YOUR OBJECTIVE
Output the records. Match them exactly.

INFORMATION PROVIDED
******

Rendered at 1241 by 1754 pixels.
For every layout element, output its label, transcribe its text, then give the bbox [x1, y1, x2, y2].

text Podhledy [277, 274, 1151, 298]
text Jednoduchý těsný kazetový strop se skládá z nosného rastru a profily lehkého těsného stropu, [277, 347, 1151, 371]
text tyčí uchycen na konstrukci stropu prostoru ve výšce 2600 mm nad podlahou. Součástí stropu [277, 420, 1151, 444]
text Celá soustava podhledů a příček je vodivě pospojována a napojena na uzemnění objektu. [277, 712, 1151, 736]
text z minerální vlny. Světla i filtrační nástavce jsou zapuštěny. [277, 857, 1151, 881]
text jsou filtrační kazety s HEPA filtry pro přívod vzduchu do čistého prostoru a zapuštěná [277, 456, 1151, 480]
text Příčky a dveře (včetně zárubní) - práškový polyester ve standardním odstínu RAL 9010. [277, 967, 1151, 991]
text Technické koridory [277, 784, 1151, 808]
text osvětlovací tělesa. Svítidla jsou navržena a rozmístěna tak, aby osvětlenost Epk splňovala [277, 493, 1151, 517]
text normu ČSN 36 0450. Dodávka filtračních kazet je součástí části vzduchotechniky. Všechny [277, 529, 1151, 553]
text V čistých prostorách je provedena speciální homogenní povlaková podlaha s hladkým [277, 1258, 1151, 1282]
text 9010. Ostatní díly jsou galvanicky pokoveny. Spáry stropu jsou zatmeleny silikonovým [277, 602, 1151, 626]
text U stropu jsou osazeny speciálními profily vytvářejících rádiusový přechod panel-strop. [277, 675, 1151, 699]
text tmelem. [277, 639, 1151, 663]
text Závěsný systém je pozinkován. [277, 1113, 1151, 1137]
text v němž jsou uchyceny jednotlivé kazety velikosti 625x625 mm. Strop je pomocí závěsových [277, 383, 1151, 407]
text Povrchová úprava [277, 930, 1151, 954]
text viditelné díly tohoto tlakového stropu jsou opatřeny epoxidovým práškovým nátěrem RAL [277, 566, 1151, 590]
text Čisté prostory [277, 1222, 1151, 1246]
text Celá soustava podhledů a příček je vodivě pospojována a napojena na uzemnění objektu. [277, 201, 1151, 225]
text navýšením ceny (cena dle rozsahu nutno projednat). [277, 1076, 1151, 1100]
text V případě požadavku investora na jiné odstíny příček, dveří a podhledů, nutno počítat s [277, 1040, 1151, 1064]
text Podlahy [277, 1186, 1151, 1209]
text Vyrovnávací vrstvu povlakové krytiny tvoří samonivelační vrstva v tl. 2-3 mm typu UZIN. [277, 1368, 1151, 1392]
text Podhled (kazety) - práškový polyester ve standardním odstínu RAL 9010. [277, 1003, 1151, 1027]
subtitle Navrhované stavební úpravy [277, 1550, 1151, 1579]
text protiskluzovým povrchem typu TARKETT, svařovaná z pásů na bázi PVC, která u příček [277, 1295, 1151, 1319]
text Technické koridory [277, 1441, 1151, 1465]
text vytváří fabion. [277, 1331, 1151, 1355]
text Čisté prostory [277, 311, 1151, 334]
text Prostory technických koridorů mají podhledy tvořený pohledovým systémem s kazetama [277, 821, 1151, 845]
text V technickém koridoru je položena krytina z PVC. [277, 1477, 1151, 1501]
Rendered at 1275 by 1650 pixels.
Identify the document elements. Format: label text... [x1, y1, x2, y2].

******

REPLY
Rendered at 1241 by 1754 pixels.
For every layout element, output its label, transcribe its text, then give the bbox [x1, y1, x2, y2].

text Podhledy [277, 274, 1151, 298]
text Jednoduchý těsný kazetový strop se skládá z nosného rastru a profily lehkého těsného stropu, [277, 347, 1151, 371]
text tyčí uchycen na konstrukci stropu prostoru ve výšce 2600 mm nad podlahou. Součástí stropu [277, 420, 1151, 444]
text Celá soustava podhledů a příček je vodivě pospojována a napojena na uzemnění objektu. [277, 712, 1151, 736]
text z minerální vlny. Světla i filtrační nástavce jsou zapuštěny. [277, 857, 1151, 881]
text jsou filtrační kazety s HEPA filtry pro přívod vzduchu do čistého prostoru a zapuštěná [277, 456, 1151, 480]
text Příčky a dveře (včetně zárubní) - práškový polyester ve standardním odstínu RAL 9010. [277, 967, 1151, 991]
text Technické koridory [277, 784, 1151, 808]
text osvětlovací tělesa. Svítidla jsou navržena a rozmístěna tak, aby osvětlenost Epk splňovala [277, 493, 1151, 517]
text normu ČSN 36 0450. Dodávka filtračních kazet je součástí části vzduchotechniky. Všechny [277, 529, 1151, 553]
text V čistých prostorách je provedena speciální homogenní povlaková podlaha s hladkým [277, 1258, 1151, 1282]
text 9010. Ostatní díly jsou galvanicky pokoveny. Spáry stropu jsou zatmeleny silikonovým [277, 602, 1151, 626]
text U stropu jsou osazeny speciálními profily vytvářejících rádiusový přechod panel-strop. [277, 675, 1151, 699]
text tmelem. [277, 639, 1151, 663]
text Závěsný systém je pozinkován. [277, 1113, 1151, 1137]
text v němž jsou uchyceny jednotlivé kazety velikosti 625x625 mm. Strop je pomocí závěsových [277, 383, 1151, 407]
text Povrchová úprava [277, 930, 1151, 954]
text viditelné díly tohoto tlakového stropu jsou opatřeny epoxidovým práškovým nátěrem RAL [277, 566, 1151, 590]
text Čisté prostory [277, 1222, 1151, 1246]
text Celá soustava podhledů a příček je vodivě pospojována a napojena na uzemnění objektu. [277, 201, 1151, 225]
text navýšením ceny (cena dle rozsahu nutno projednat). [277, 1076, 1151, 1100]
text V případě požadavku investora na jiné odstíny příček, dveří a podhledů, nutno počítat s [277, 1040, 1151, 1064]
text Podlahy [277, 1186, 1151, 1209]
text Vyrovnávací vrstvu povlakové krytiny tvoří samonivelační vrstva v tl. 2-3 mm typu UZIN. [277, 1368, 1151, 1392]
text Podhled (kazety) - práškový polyester ve standardním odstínu RAL 9010. [277, 1003, 1151, 1027]
subtitle Navrhované stavební úpravy [277, 1550, 1151, 1579]
text protiskluzovým povrchem typu TARKETT, svařovaná z pásů na bázi PVC, která u příček [277, 1295, 1151, 1319]
text Technické koridory [277, 1441, 1151, 1465]
text vytváří fabion. [277, 1331, 1151, 1355]
text Čisté prostory [277, 311, 1151, 334]
text Prostory technických koridorů mají podhledy tvořený pohledovým systémem s kazetama [277, 821, 1151, 845]
text V technickém koridoru je položena krytina z PVC. [277, 1477, 1151, 1501]
Rendered at 1275 by 1650 pixels.
Identify the document elements. Format: label text... [x1, y1, x2, y2].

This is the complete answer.